Стоящий у форточки Сергей не вызвал у меня раздумий, аналогичных тем, что возникли после рассказа Азата. Скорее, наоборот. Было ему лет двадцать пять-двадцать семь. Он получил пять с половиной лет общего режима за управление автомобилем в нетрезвом виде. Услышав о сроке, я, понятное дело, удивился и поинтересовался, насмерть ли он сбил пешехода.

– Не. Никого не сбил, – ответил парень, застенчиво улыбаясь.

– Не понял. А за что ж тогда такой выхлоп? Угнал по пьяни?
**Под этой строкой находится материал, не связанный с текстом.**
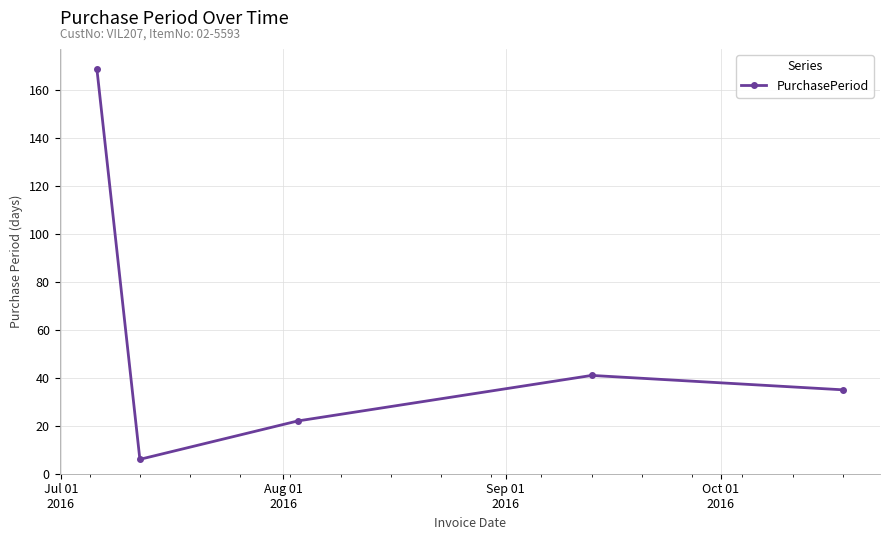

Is this an area chart (filled region under the line)?

No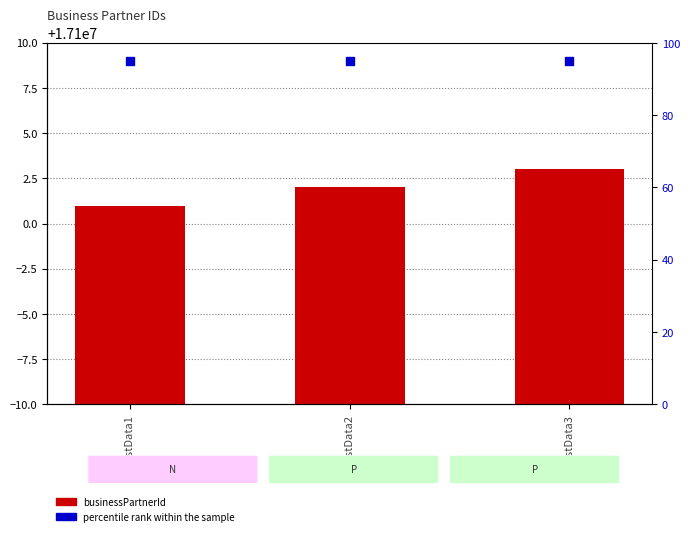

What is the total value across all series at TestData1?

17100096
– Не. Я не в первый раз просто.

– Это как?

Сергей немного подумал и рассказал, что в первый раз, когда его задержали, его лишили прав. Второй раз случился с ним через два месяца после первого, и за это его посадили на пятнадцать суток. Третий раз Сергей был пойман пьяным прямо на следующий день после того, как он отстрелялся по второму задержанию. В этот раз его судили и приговорили к двум с половиной годам условного срока. Этот суд Сергей ожидал в СИЗО, где мы с ним и разговаривали, а из зала суда он был отпущен. Отсидел тогда он «за судом» три месяца с небольшим. Выйдя на волю, Сергей не заставил себя долго ждать и через полгода после очередной попойки снова принял на себя управление транспортным средством, за штурвалом которого он и был зафиксирован сотрудниками ДПС в очередной раз.

Серёжа не производил ощущение сказочного долбоёба, но ничем иным я не мог объяснить себе его непреодолимое желание наперекор судьбе и вопреки замечательным результатам наступать на грабли, но выяснять причины, которые чисто теоретически могли пролить свет на его упоротость, я не стал, так как за решёткой окна уже вовсю рассвело, и совершенно неожиданно и громко в нашей камере заработало радио.